Wed May 27 20:15:49 UTC 2020

In trying to understand Shenandoah performance under different workload conditions, it would be useful to have some additional GC logging output.  Perhaps this is already available.  Please let me know if there is a way to capture this information currently.

The information that would be of value includes:

1. Number of GC pacing pauses imposed on thread A
2. Total number of accumulated ms of pacing pauses imposed on thread A
3. Number of "slow" paths taken through the reference load barrier for thread A.  Of these:
     a) How many required thread A to copy the referenced object?
     b) How many total bytes of data were copied?
     c) How many times did thread A have to abandon its copy of the referenced object?
     d) How many total bytes of data were abandoned?
4. Can my application thread "know" about transitions between GC phases?  Would be nice if a thread could ask :
      a) What is the sequence number of  the most recently initiated GC cycle?
      b) What is the current phase of GC within this cycle?

As I study performance of certain critical code components, I might want to ask at the start of the code for all of this information about a particular thread, and then ask for the relevant information updates at the of the critical code.

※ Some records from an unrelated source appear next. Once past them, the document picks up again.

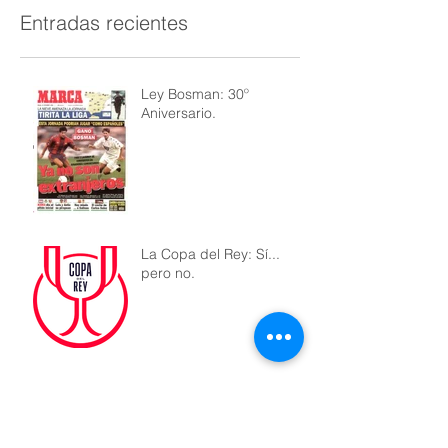
Entradas recientes
Ley Bosman: 30º
Aniversario.
La Copa del Rey: Sí...
pero no.
El negocio mas rentable
de la historia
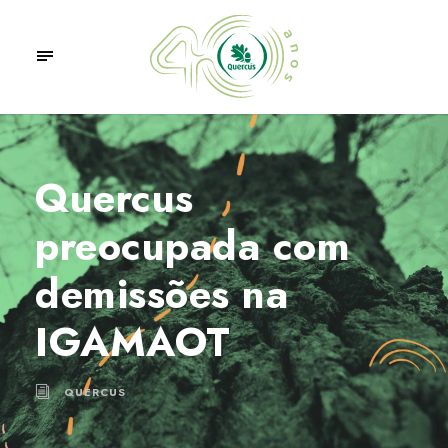
Quercus
preocupada com
demissões na
IGAMAOT
QUERCUS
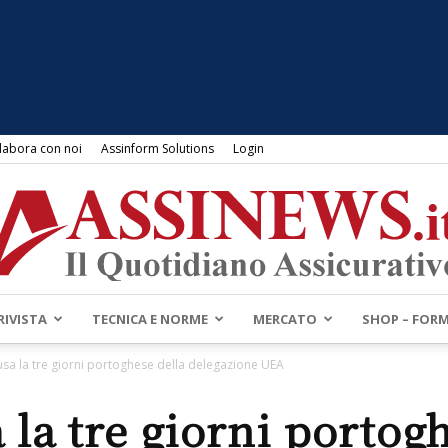
labora con noi
Assinform Solutions
Login
RIVISTA
TECNICA E NORME
MERCATO
SHOP – FOR
Assinews.it
sa la tre giorni portoghese della delegazione UEA
 la tre giorni portogh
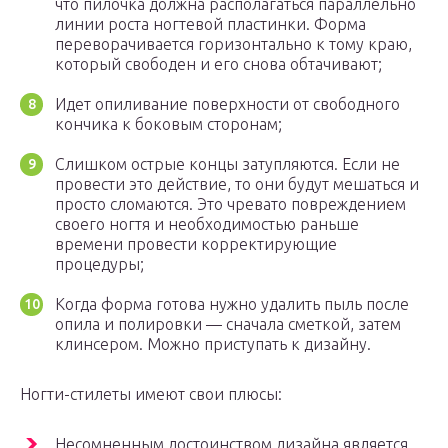
что пилочка должна располагаться параллельно
линии роста ногтевой пластинки. Форма
переворачивается горизонтально к тому краю,
который свободен и его снова обтачивают;
Идет опиливание поверхности от свободного
кончика к боковым сторонам;
Слишком острые концы затупляются. Если не
провести это действие, то они будут мешаться и
просто сломаются. Это чревато повреждением
своего ногтя и необходимостью раньше
времени провести корректирующие
процедуры;
Когда форма готова нужно удалить пыль после
опила и полировки — сначала сметкой, затем
клинсером. Можно приступать к дизайну.
Ногти-стилеты имеют свои плюсы:
Несомненным достоинством дизайна является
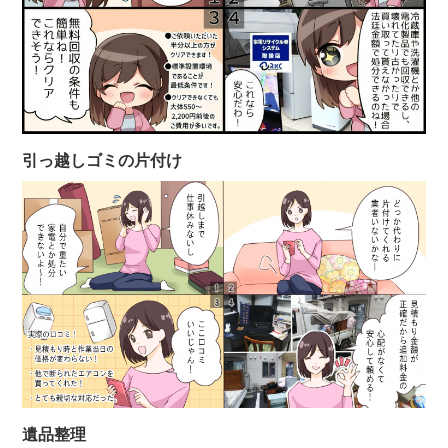
引っ越しゴミの片付け
遺品整理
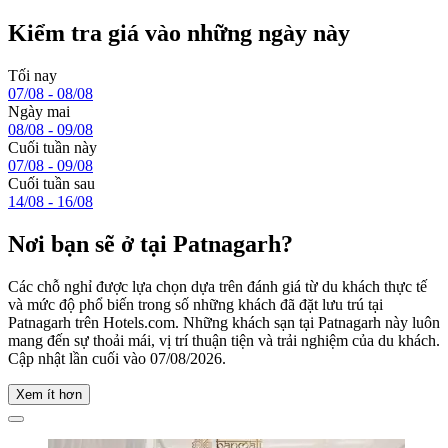
Kiểm tra giá vào những ngày này
Tối nay
07/08 - 08/08
Ngày mai
08/08 - 09/08
Cuối tuần này
07/08 - 09/08
Cuối tuần sau
14/08 - 16/08
Nơi bạn sẽ ở tại Patnagarh?
Các chỗ nghỉ được lựa chọn dựa trên đánh giá từ du khách thực tế
và mức độ phổ biến trong số những khách đã đặt lưu trú tại
Patnagarh trên Hotels.com. Những khách sạn tại Patnagarh này luôn
mang đến sự thoải mái, vị trí thuận tiện và trải nghiệm của du khách.
Cập nhật lần cuối vào
07/08/2026
.
Xem ít hơn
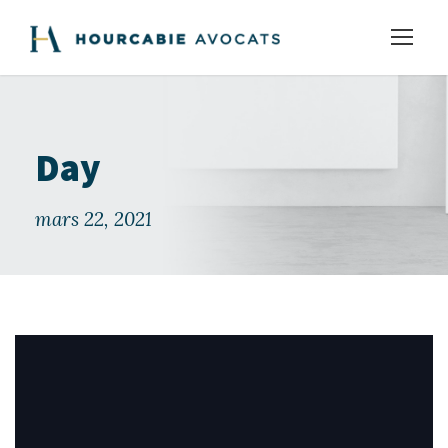
Day
mars 22, 2021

For my purposes, these metrics are primarily for use during "research" on performance of particular workloads and of particular alternative GC implementation approaches.  I would personally be satisfied if these metrics were only available in a JVM that is compiled "with instrumentation".  Whether it might be appropriate to deploy "production releases" with this instrumentation in place would depend on how much performance overhead it incurs.

I am suggesting that these metrics might be gathered on a per-thread basis to reduce synchronization overheads.  The results of individual threads can be accumulated by user code when desired.  Each thread accumulates its thread-local data into a global accumulator, using synchronization to coordinate access to the global accumulator.